Dec. 13 (UPI) -- Prepare to be wowed -- and cold. The Geminid meteor shower peaks tonight, as temperatures dip across much of the United States.
For those willing to brave the cold -- or for those in Florida -- it's expected to be a show well-worth the extra layers.
"With August's Perseids obscured by bright moonlight, the Geminids will be the best shower this year," NASA astronomer Bill Cooke said in a news release. "The thin, waning crescent Moon won't spoil the show."
The ideal viewing time will last from 7:30 p.m. on Wednesday until the dawn on Thursday morning. The meat of the viewing window will feature the highest concentration of shooting stars.

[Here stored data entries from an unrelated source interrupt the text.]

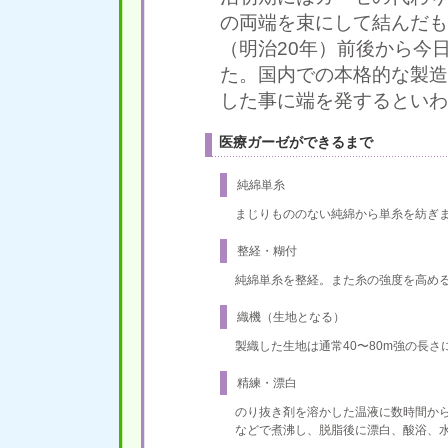
の両端を束にして結んだも
（明治20年）前後から今
た。国内での本格的な製造
した事に端を発するといわ
医療ガーゼができるまで
純綿単糸
まじりもののない純綿から単糸を紡ぎ
整経・糊付
純綿単糸を整経。また糸の強度を高め
織機（生地となる）
製織した生地は通常40〜80m強の長
精練・漂白
のり抜き剤を溶かした温液に数時間か
などで煮沸し、脱脂後に漂白、酸浴、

Most meteor showers happen when Earth's orbit passes through a trail of rocky debris left behind by a comet. As the cometary debris burns up in the atmosphere, fiery trails streak across the sky.
But the Geminids are unique. They're created by the collision between Earth's atmosphere and debris deposited by an unusual object known as 3200 Phaethon.
"Phaethon's nature is debated," said Cooke. "It's either a near-Earth asteroid or an extinct comet, sometimes called a rock comet."
The Geminids are named for the constellation Gemini, from which the shooting stars appear to originate.
If it's too cold or cloudy to see the meteor shower from where you live, uStream will live stream the Geminids tonight.